TH asked me to add some kolhapuri recipes in my blog, as I didn't have one and he suggested to try this one from sanjeev kapoor's site. As per his advice, I tried this recipe for our lunch on last sunday. I halved the recipe and served it with hot pulao.
Preparation Time: 10 minutes
Cooking Time: 15 minutes
Eggs - 2 nos, hard boiled and peeled
Oil - 2 tablespoons
Cloves - 4-5 nos
Black Peppercorns - 6 nos
Onion - 1 no, cubed
Ginger - 1 inch length piece, finely chopped
Garlic - 3 cloves, finely chopped
Dry Red chillies - 3 nos
Turmeric powder - 1/4 teaspoon
Poppy seeds / khuskhus - 1 teaspoon
Coconut - 2 tablespoons, grated
Tomato - 2 no, small size, cubed
Salt - to taste
Water - 1 cup
1) Hard boil eggs. Meanwhile, chop onion, ginger, garlic and tomato.
2) Heat 2 teaspoons of oil in a pan / kadai. When it is hot, add crushed cloves and peppercorn.
3) Add onion and saute till it becomes soft.
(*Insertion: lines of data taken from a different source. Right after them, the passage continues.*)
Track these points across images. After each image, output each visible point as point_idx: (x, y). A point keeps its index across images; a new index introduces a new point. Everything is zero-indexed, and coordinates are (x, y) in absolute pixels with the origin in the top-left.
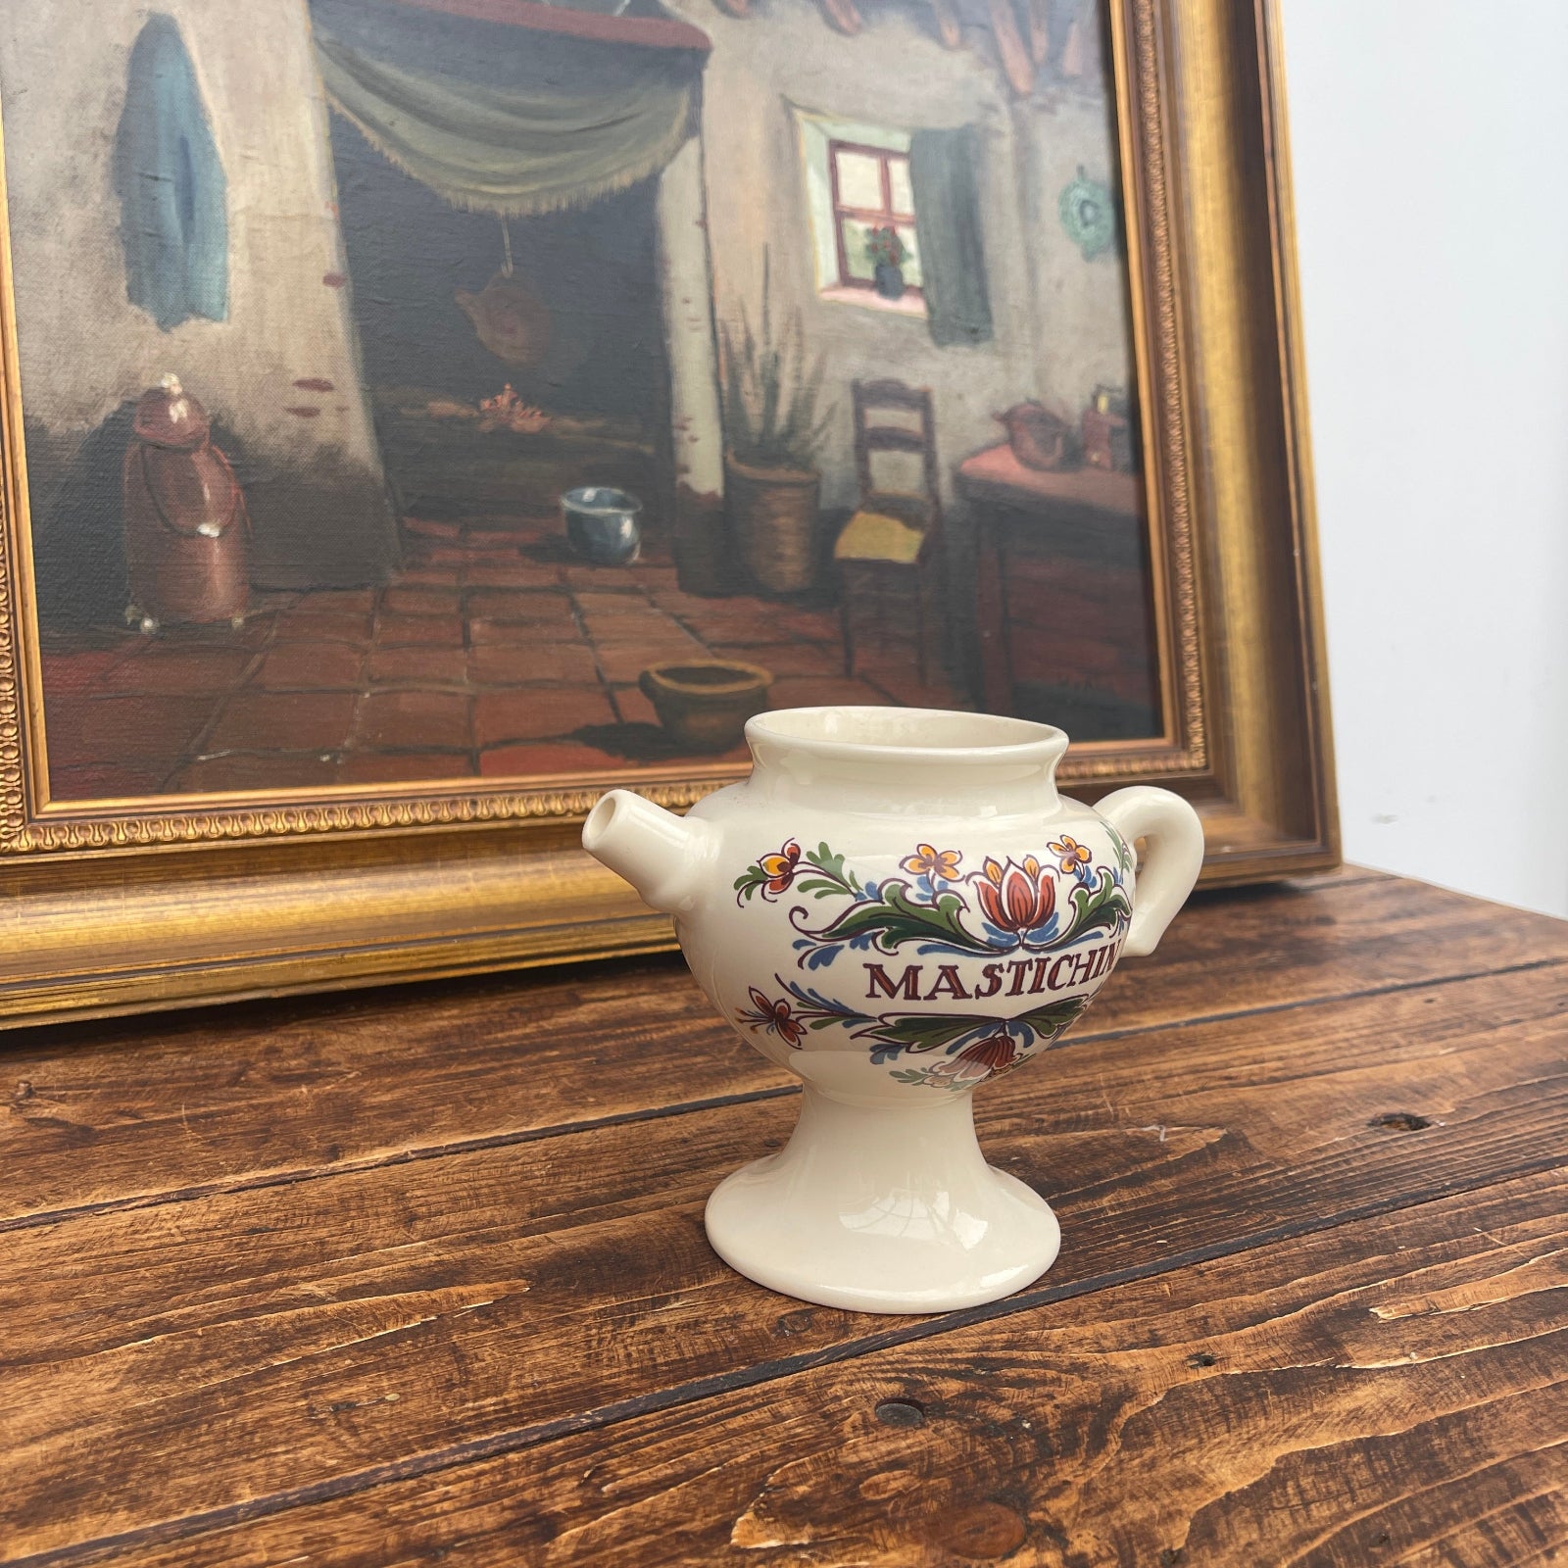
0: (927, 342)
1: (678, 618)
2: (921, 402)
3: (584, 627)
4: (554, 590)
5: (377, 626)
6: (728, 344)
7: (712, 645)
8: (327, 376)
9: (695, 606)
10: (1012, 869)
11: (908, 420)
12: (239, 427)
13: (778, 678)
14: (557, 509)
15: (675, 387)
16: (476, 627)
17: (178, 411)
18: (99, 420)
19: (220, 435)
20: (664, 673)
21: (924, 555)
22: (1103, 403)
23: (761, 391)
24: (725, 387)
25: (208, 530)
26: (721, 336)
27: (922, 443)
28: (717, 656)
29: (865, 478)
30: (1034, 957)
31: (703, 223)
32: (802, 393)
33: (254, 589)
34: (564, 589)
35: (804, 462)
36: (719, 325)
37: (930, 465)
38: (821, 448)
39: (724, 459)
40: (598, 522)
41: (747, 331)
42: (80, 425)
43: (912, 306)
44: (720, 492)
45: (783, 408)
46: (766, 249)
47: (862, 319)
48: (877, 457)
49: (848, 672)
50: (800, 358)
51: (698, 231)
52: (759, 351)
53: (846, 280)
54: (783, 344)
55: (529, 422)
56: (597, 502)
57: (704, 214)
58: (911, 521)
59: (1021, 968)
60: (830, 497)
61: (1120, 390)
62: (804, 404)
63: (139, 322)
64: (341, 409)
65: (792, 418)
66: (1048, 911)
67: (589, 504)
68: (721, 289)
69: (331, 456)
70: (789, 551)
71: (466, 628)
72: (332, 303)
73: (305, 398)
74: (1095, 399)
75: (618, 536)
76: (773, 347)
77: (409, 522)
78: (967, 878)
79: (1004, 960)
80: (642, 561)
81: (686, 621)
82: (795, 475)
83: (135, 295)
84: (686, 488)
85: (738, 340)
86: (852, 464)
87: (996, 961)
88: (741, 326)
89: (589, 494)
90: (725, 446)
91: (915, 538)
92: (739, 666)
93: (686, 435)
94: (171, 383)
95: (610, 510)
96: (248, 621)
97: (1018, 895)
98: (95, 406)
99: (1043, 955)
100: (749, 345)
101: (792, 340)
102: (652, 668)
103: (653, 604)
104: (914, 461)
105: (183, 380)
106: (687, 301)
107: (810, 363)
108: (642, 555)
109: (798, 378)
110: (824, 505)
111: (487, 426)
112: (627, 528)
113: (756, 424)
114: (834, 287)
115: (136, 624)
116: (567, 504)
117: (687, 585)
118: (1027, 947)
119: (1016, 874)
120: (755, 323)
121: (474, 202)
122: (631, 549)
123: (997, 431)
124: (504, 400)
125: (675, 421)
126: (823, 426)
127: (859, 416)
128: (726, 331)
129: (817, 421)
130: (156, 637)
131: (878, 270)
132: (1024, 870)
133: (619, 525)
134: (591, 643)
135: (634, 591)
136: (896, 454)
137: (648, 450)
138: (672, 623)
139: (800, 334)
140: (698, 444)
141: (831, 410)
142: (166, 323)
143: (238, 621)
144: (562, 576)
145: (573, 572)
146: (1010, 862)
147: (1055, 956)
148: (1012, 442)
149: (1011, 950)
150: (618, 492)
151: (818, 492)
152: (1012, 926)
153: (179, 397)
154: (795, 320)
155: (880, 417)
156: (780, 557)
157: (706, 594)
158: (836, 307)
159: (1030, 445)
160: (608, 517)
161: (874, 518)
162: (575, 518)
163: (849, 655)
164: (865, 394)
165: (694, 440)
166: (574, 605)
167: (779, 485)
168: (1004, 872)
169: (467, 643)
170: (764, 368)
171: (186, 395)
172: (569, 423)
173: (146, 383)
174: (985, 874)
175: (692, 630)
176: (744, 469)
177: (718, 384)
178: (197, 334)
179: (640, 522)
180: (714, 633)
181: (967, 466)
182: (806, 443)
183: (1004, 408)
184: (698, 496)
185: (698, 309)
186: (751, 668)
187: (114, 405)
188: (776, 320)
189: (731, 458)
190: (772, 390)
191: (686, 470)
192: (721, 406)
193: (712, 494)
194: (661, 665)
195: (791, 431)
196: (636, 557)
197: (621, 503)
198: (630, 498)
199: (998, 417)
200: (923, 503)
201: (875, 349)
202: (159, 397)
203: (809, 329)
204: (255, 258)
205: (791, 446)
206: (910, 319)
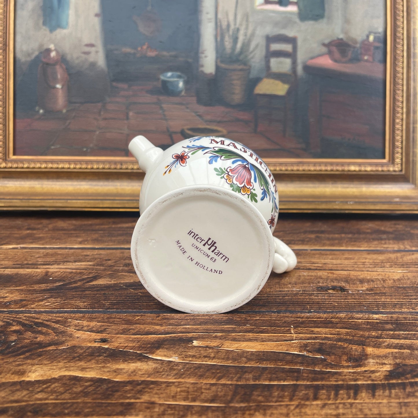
0: (297, 20)
1: (196, 112)
2: (293, 41)
3: (164, 115)
4: (156, 104)
5: (102, 113)
6: (221, 26)
7: (206, 121)
8: (93, 42)
9: (202, 109)
11: (287, 47)
12: (69, 57)
13: (229, 133)
14: (159, 79)
15: (201, 41)
16: (131, 114)
17: (53, 54)
18: (33, 56)
19: (63, 59)
20: (189, 130)
21: (289, 92)
22: (371, 38)
23: (231, 41)
24: (219, 39)
25: (59, 86)
26: (219, 24)
27: (292, 55)
28: (208, 125)
29: (268, 67)
32: (246, 41)
33: (69, 102)
34: (159, 103)
35: (245, 63)
36: (218, 21)
37: (294, 63)
38: (252, 58)
39: (216, 62)
40: (171, 83)
41: (228, 21)
42: (29, 59)
43: (293, 9)
44: (214, 73)
45: (239, 45)
47: (271, 14)
48: (274, 62)
49: (255, 131)
50: (247, 28)
52: (232, 27)
53: (267, 2)
54: (241, 25)
55: (152, 53)
56: (172, 77)
58: (284, 82)
60: (254, 74)
61: (379, 33)
62: (246, 44)
63: (45, 30)
64: (97, 52)
65: (242, 48)
67: (169, 77)
68: (220, 9)
69: (93, 65)
70: (237, 91)
71: (127, 114)
72: (96, 22)
73: (87, 49)
74: (368, 37)
75: (178, 86)
76: (237, 26)
77: (114, 84)
80: (185, 95)
81: (198, 114)
82: (241, 67)
83: (44, 23)
84: (202, 72)
85: (224, 24)
86: (263, 63)
88: (226, 20)
89: (169, 74)
90: (217, 58)
91: (286, 87)
93: (203, 55)
94: (52, 47)
95: (176, 79)
96: (68, 111)
98: (32, 53)
100: (228, 26)
101: (244, 23)
102: (185, 128)
103: (187, 108)
104: (288, 61)
105: (55, 46)
106: (207, 13)
107: (250, 32)
108: (185, 93)
109: (246, 35)
110: (251, 76)
111: (138, 55)
112: (181, 84)
113: (228, 51)
114: (262, 5)
115: (38, 111)
116: (162, 77)
117: (199, 101)
120: (231, 18)
122: (181, 91)
123: (324, 50)
124: (145, 47)
125: (200, 51)
126: (253, 51)
127: (268, 47)
128: (220, 22)
129: (251, 49)
130: (43, 115)
133: (178, 83)
134: (166, 120)
135: (181, 104)
136: (282, 59)
137: (190, 60)
138: (193, 114)
139: (248, 21)
140: (207, 58)
141: (257, 46)
142: (52, 30)
143: (64, 111)
144: (159, 100)
145: (161, 98)
148: (330, 53)
150: (179, 73)
151: (249, 73)
153: (53, 51)
154: (246, 17)
155: (275, 47)
156: (234, 93)
157: (206, 105)
158: (262, 11)
159: (337, 55)
160: (175, 81)
161: (271, 81)
162: (164, 83)
163: (256, 126)
164: (270, 39)
165: (206, 57)
166: (161, 108)
167: (234, 70)
169: (128, 118)
170: (233, 33)
171: (56, 50)
172: (165, 53)
173: (45, 47)
175: (200, 116)
176: (223, 65)
177: (216, 39)
178: (60, 33)
179: (186, 83)
180: (208, 117)
181: (309, 63)
182: (247, 56)
183: (327, 42)
184: (206, 74)
185: (212, 15)
186: (220, 129)
187: (36, 53)
188: (239, 17)
189: (218, 62)
190: (235, 40)
191: (202, 66)
192: (217, 45)
193: (211, 74)
194: (188, 127)
195: (241, 53)
196: (183, 93)
197: (179, 77)
198: (183, 75)
199: (324, 45)
200: (290, 75)
201: (276, 24)
202: (49, 51)
203: (251, 19)
204: (77, 11)
205: (241, 57)
206: (291, 13)
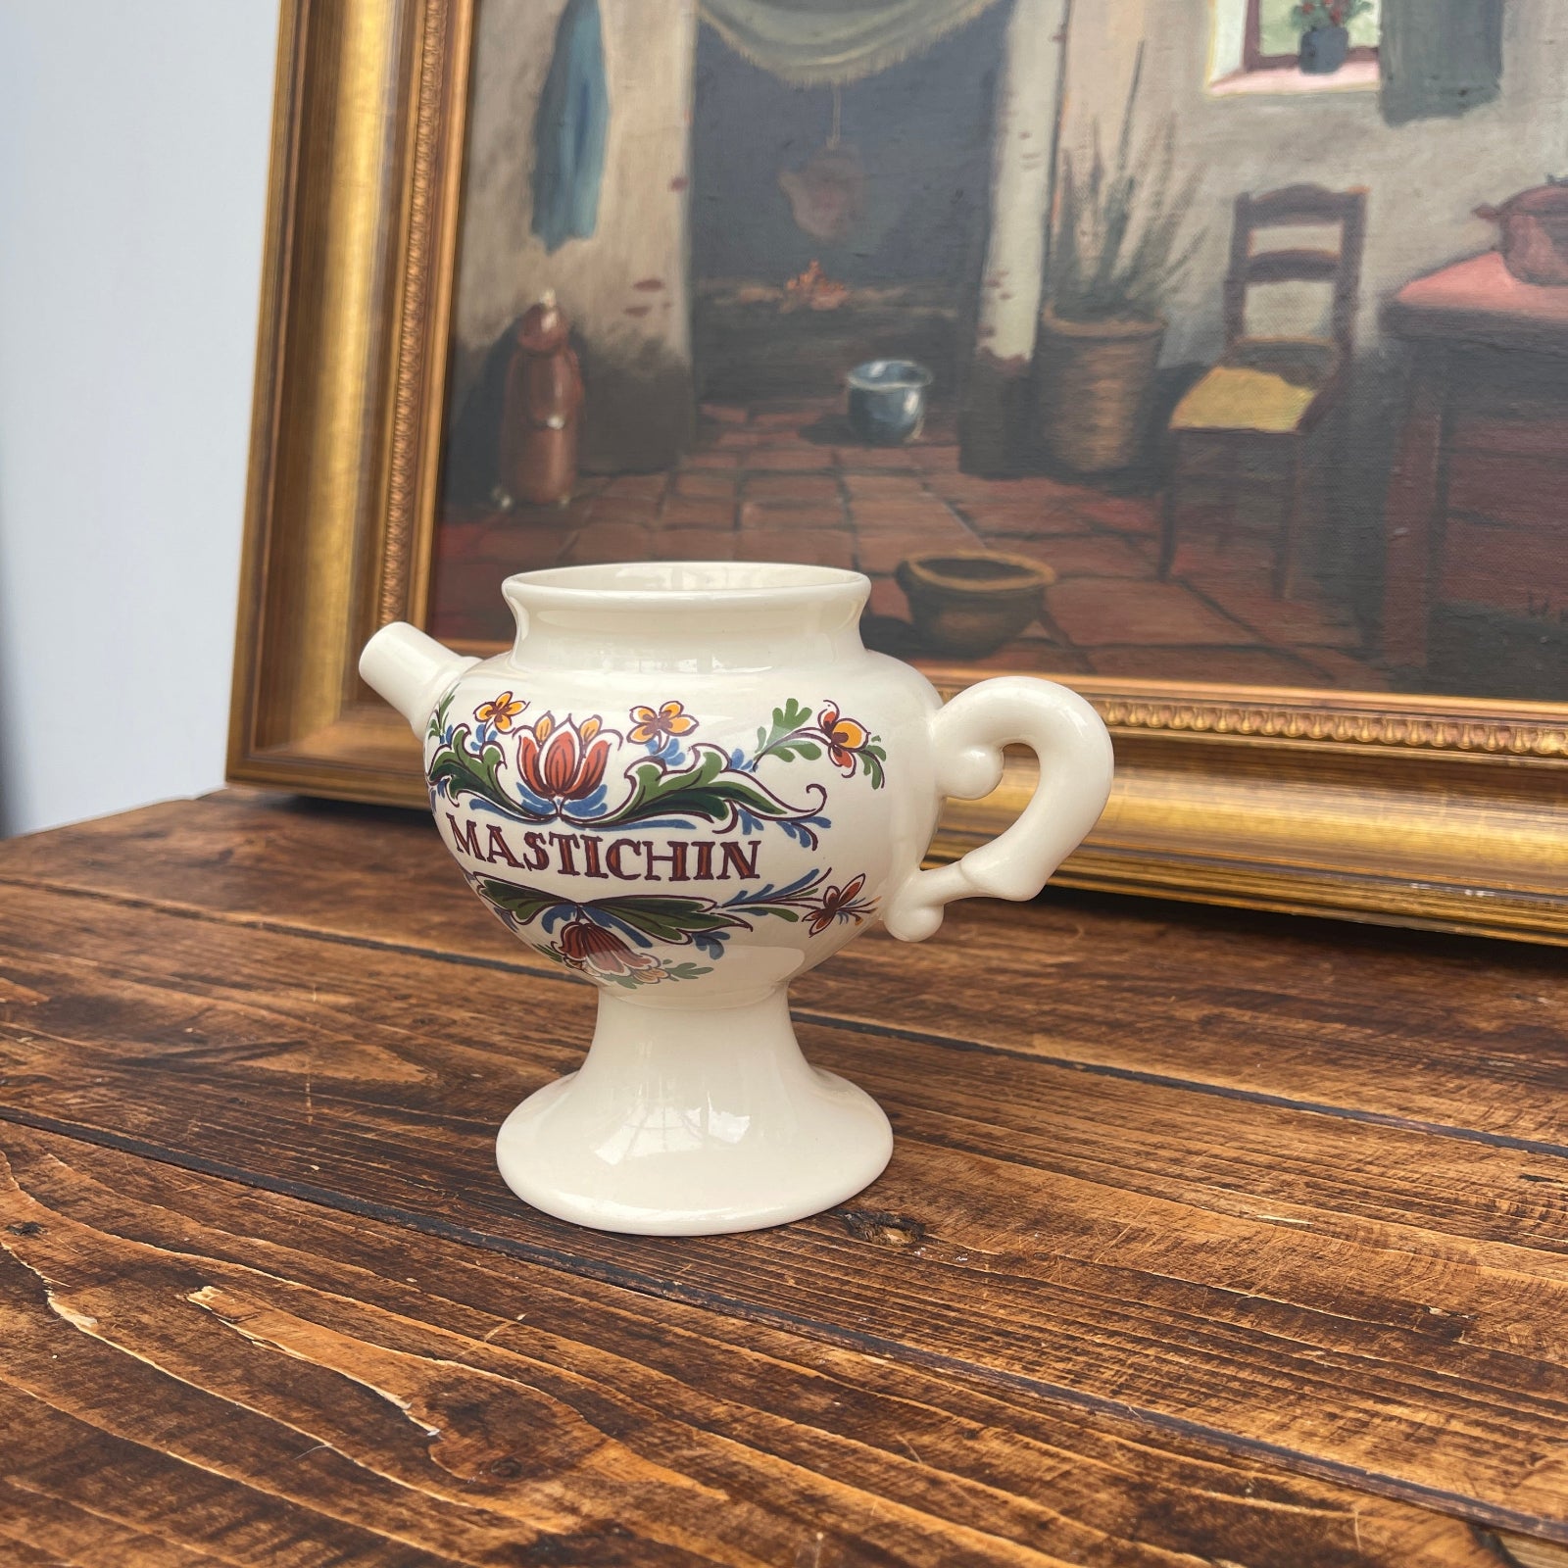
0: (1376, 122)
1: (951, 503)
2: (1348, 210)
3: (849, 512)
4: (826, 473)
5: (666, 508)
6: (1069, 179)
7: (985, 534)
8: (660, 275)
9: (975, 489)
10: (567, 728)
11: (1324, 237)
12: (589, 330)
13: (1062, 577)
14: (842, 386)
15: (994, 238)
16: (748, 510)
17: (549, 321)
18: (498, 334)
19: (573, 338)
20: (924, 564)
21: (1310, 420)
23: (1102, 229)
24: (1056, 229)
25: (556, 422)
26: (1061, 169)
27: (1340, 270)
28: (989, 547)
29: (1234, 321)
30: (578, 833)
31: (1062, 38)
32: (1161, 221)
33: (581, 471)
34: (834, 471)
35: (1146, 310)
36: (1061, 157)
37: (1345, 299)
38: (1175, 290)
39: (1040, 315)
40: (882, 398)
41: (1097, 157)
42: (488, 341)
43: (1361, 76)
44: (1028, 356)
45: (1129, 244)
46: (1142, 48)
47: (1269, 110)
48: (1259, 300)
49: (1162, 574)
50: (1164, 178)
51: (1055, 47)
52: (1110, 176)
53: (1254, 61)
54: (1143, 165)
55: (828, 299)
56: (885, 376)
57: (1065, 27)
58: (1293, 378)
59: (566, 843)
60: (1174, 353)
62: (1158, 239)
63: (535, 245)
64: (667, 305)
65: (1139, 256)
66: (592, 782)
67: (877, 380)
68: (1072, 110)
69: (652, 349)
70: (1106, 421)
71: (737, 510)
72: (672, 208)
73: (640, 298)
75: (901, 410)
76: (1128, 172)
77: (708, 409)
78: (515, 731)
79: (544, 830)
80: (923, 439)
81: (961, 506)
82: (1132, 327)
83: (536, 226)
84: (988, 353)
85: (1082, 171)
86: (1218, 306)
87: (536, 829)
88: (1089, 152)
89: (878, 368)
90: (1044, 297)
91: (1303, 397)
92: (1014, 559)
93: (996, 293)
94: (548, 298)
95: (897, 385)
96: (573, 501)
97: (558, 756)
98: (498, 323)
99: (588, 832)
100: (1097, 173)
101: (1158, 156)
102: (913, 557)
103: (926, 487)
104: (1318, 294)
105: (558, 295)
106: (1025, 136)
107: (1175, 188)
108: (924, 433)
109: (1158, 204)
110: (1164, 362)
111: (786, 308)
112: (912, 403)
113: (1088, 269)
114: (1235, 75)
115: (499, 503)
116: (854, 381)
117: (969, 465)
118: (566, 819)
119: (567, 734)
120: (1109, 143)
121: (812, 78)
122: (911, 428)
123: (1485, 233)
124: (807, 278)
125: (986, 278)
126: (1181, 263)
127: (1240, 240)
128: (1068, 163)
129: (1174, 256)
130: (510, 513)
131: (1306, 41)
132: (577, 731)
133: (904, 399)
134: (853, 529)
135: (907, 472)
136: (1294, 287)
137: (950, 314)
138: (944, 508)
139: (1169, 148)
140: (1010, 301)
141: (1197, 242)
142: (552, 245)
143: (565, 501)
144: (836, 459)
145: (846, 452)
146: (569, 720)
147: (609, 838)
148: (1506, 247)
149: (549, 819)
150: (908, 364)
151: (1159, 346)
152: (547, 790)
153: (552, 310)
154: (1167, 132)
155: (1270, 239)
156: (1092, 430)
157: (989, 476)
158: (1230, 103)
159: (1540, 250)
160: (892, 393)
161: (1243, 375)
162: (860, 397)
163: (1168, 553)
164: (1250, 212)
165: (1005, 297)
166: (842, 488)
167: (1103, 341)
168: (554, 730)
169: (737, 525)
170: (1112, 200)
171: (558, 308)
172: (870, 294)
173: (531, 301)
174: (533, 730)
175: (964, 516)
176: (1064, 326)
177: (1047, 228)
178: (578, 249)
179: (929, 397)
180: (992, 521)
181: (1415, 293)
182: (1152, 286)
183: (1496, 200)
184: (1000, 361)
185: (1039, 141)
186: (1029, 563)
187: (507, 322)
188: (1139, 138)
189: (1048, 313)
190: (1118, 226)
191: (991, 332)
192: (1047, 254)
193: (1019, 358)
194: (924, 555)
195: (1134, 273)
196: (916, 435)
197: (910, 376)
198: (921, 370)
199: (1484, 213)
200: (1321, 350)
201: (1283, 147)
202: (538, 311)
203: (1183, 139)
204: (622, 175)
205: (1132, 292)
206: (1351, 95)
5) Add dry red chillies, turmeric powder, poppy seeds and coconut. Saute for 2 minutes.
7) Allow this mixture to cool and grind to a smooth paste. If required add a very little water.
9) Heat the pan and add remaining oil. If required, saute the eggs and once done, transfer to a plate. I didn't do this step.
10) Add the ground masala paste to the pan carefully. Add a cup of water. Mix well and let it boil once.
12) Cover the pan and simmer it in low flame for few minutes. You can also cook till the consistency you required.
13) Serve hot. Enjoy it with pulao or roti.
1) Crush or break the head part of the cloves before adding it to the oil. Otherwise, it tend to splutter and harsh your hands.
2) Adjust the water quantity as per the consistency you required.